→ **About this exercise**:
Find the string "based" in the records. Copy each line that has it.

→ **Supplied records**:

---------------

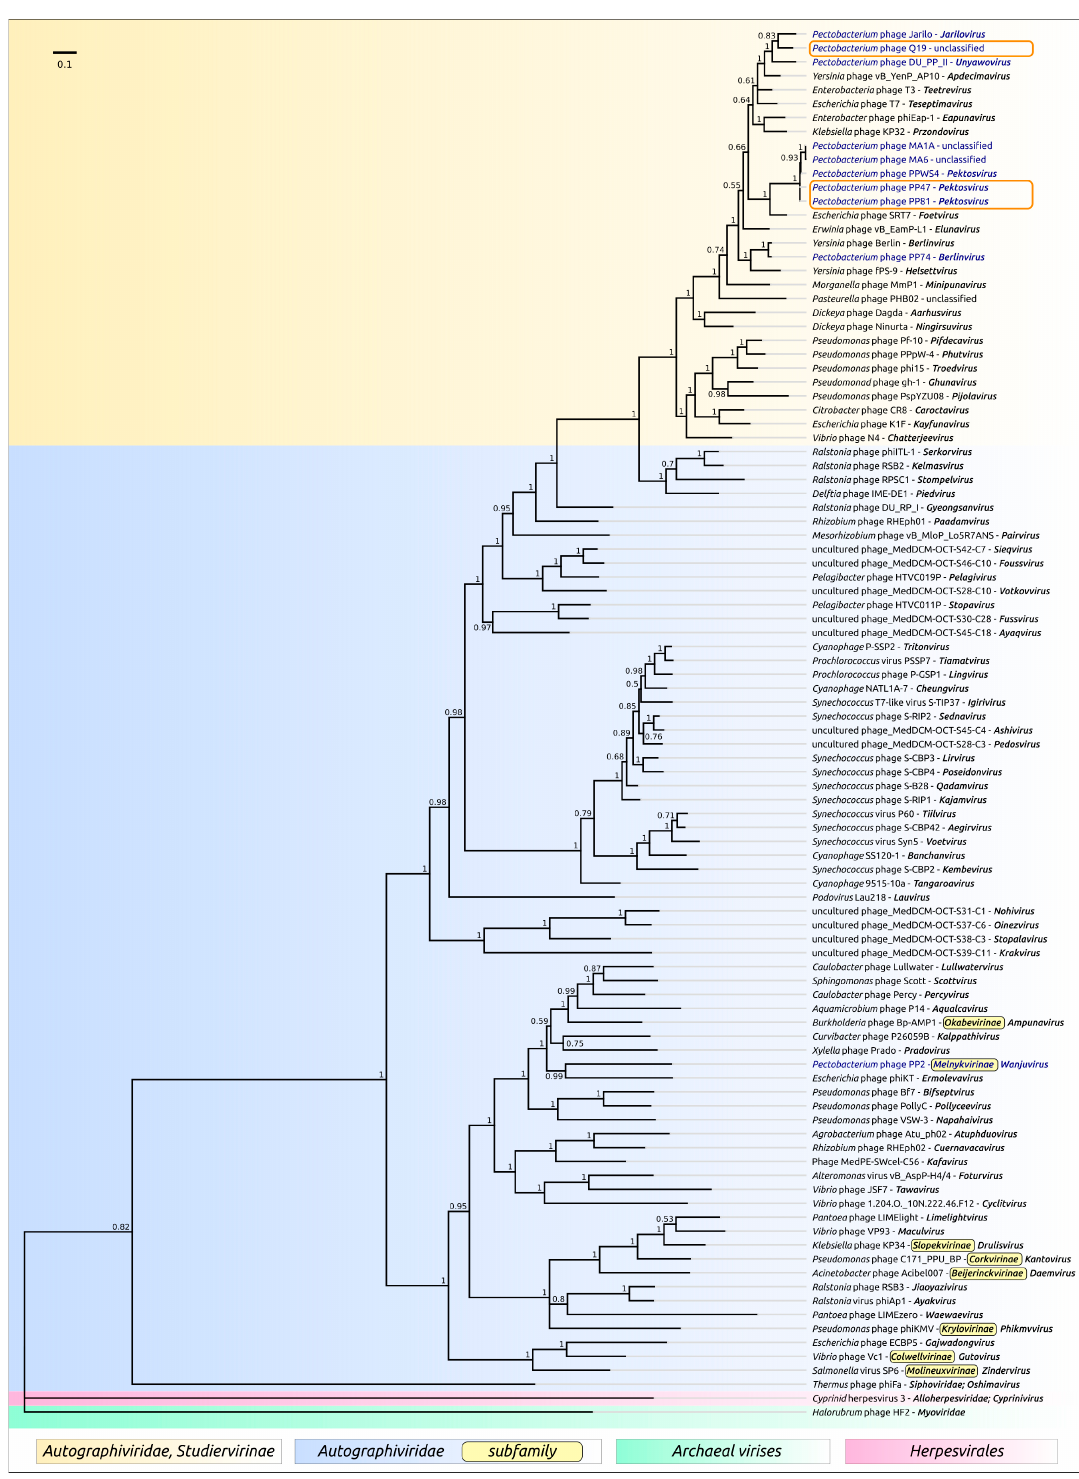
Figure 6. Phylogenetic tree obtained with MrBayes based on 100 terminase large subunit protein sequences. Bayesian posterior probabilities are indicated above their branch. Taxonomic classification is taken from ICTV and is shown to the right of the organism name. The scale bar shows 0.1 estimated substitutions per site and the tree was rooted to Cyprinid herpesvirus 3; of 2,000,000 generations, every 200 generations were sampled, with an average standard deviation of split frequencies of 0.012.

---------------

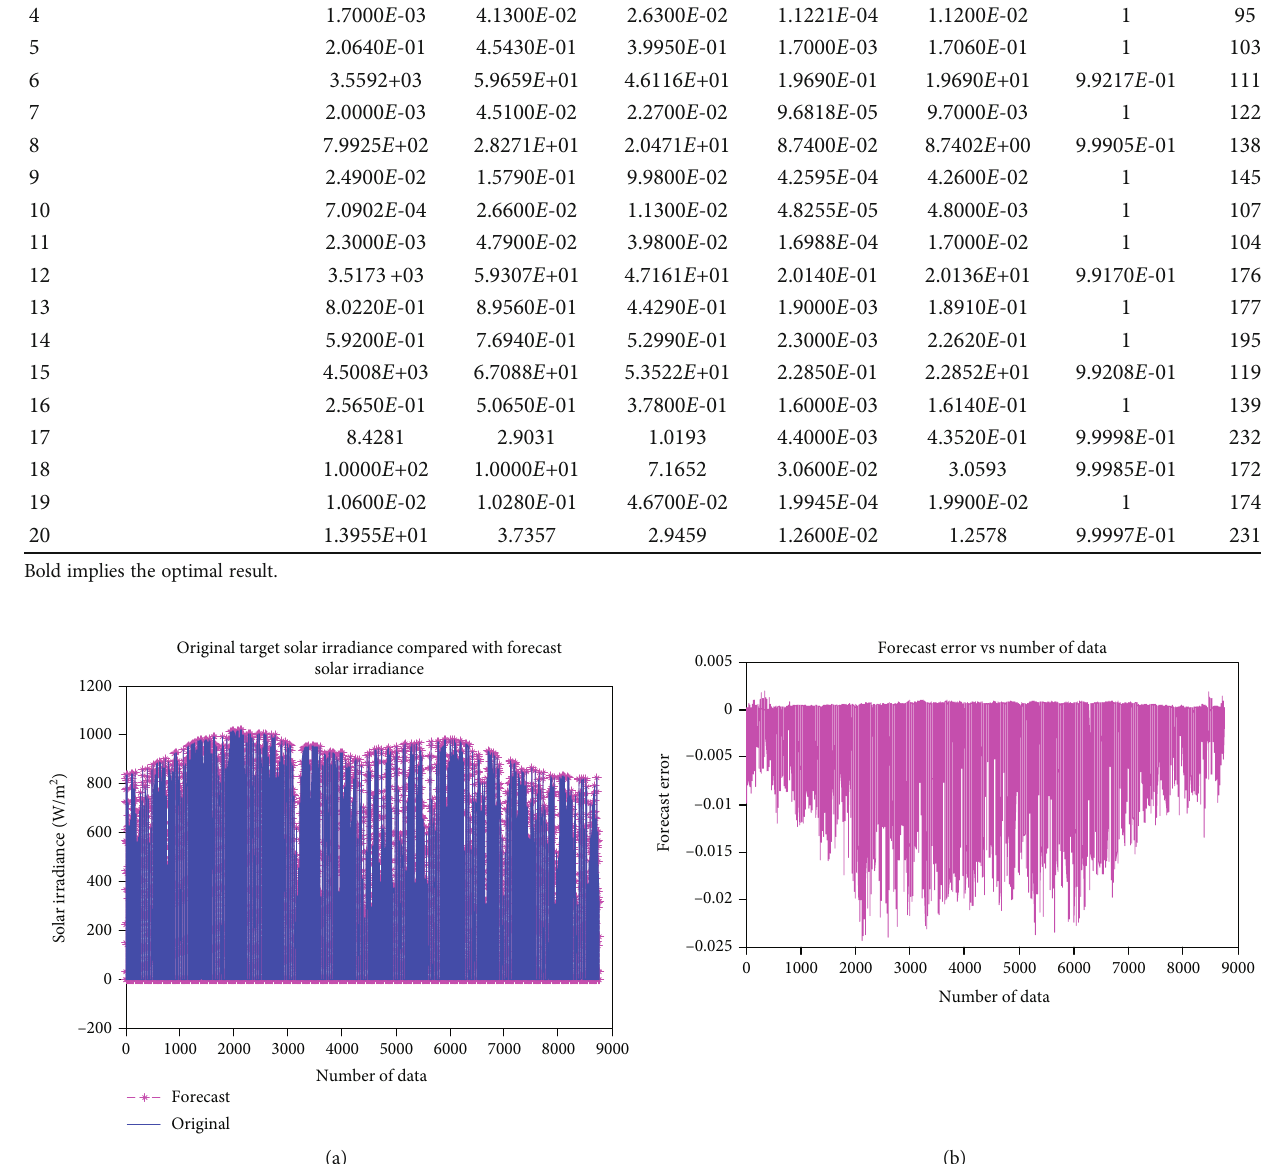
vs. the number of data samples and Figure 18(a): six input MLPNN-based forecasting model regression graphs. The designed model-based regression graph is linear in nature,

---------------

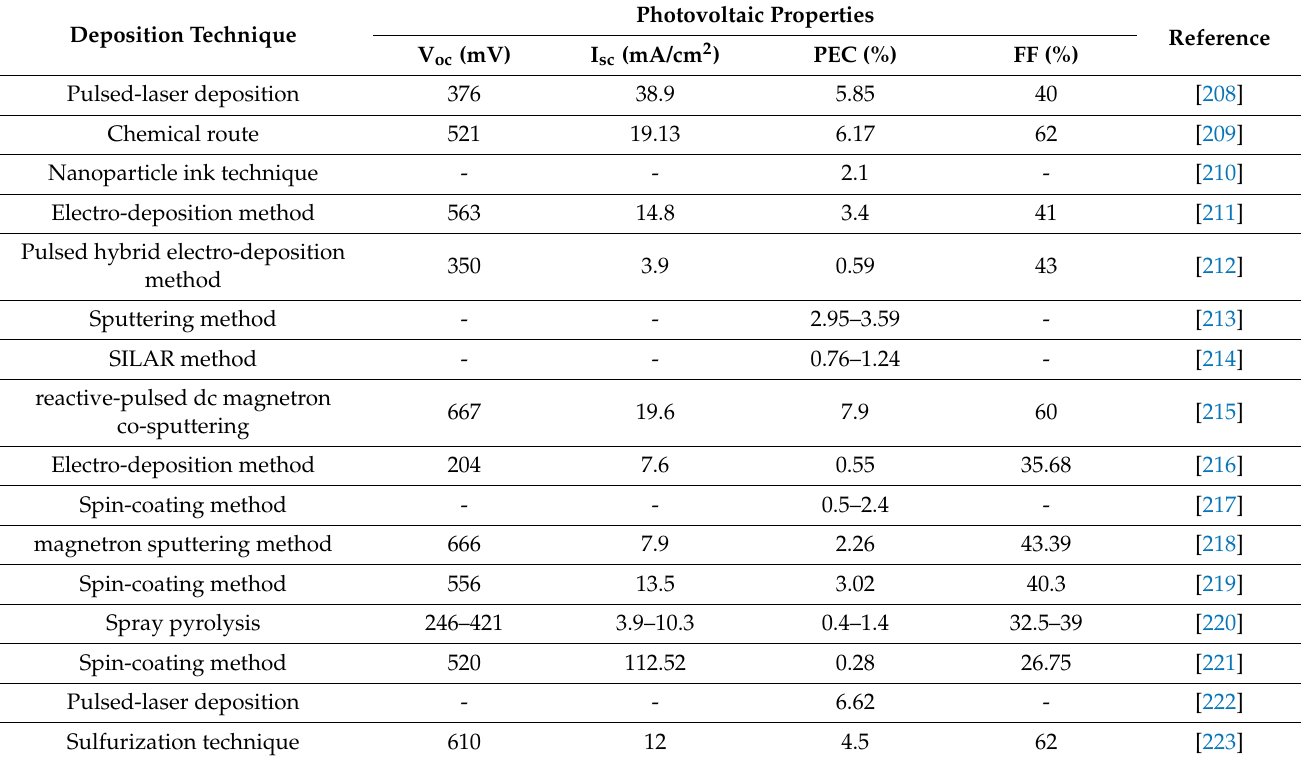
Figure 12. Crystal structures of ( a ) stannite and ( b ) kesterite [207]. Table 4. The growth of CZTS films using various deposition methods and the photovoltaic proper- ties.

---------------

→ **Exercise answer**:
Figure 6. Phylogenetic tree obtained with MrBayes based on 100 terminase large subunit protein sequences. Bayesian posterior probabilities are indicated above their branch. Taxonomic classification is taken from ICTV and is shown to the right of the organism name. The scale bar shows 0.1 estimated substitutions per site and the tree was rooted to Cyprinid herpesvirus 3; of 2,000,000 generations, every 200 generations were sampled, with an average standard deviation of split frequencies of 0.012.
vs. the number of data samples and Figure 18(a): six input MLPNN-based forecasting model regression graphs. The designed model-based regression graph is linear in nature,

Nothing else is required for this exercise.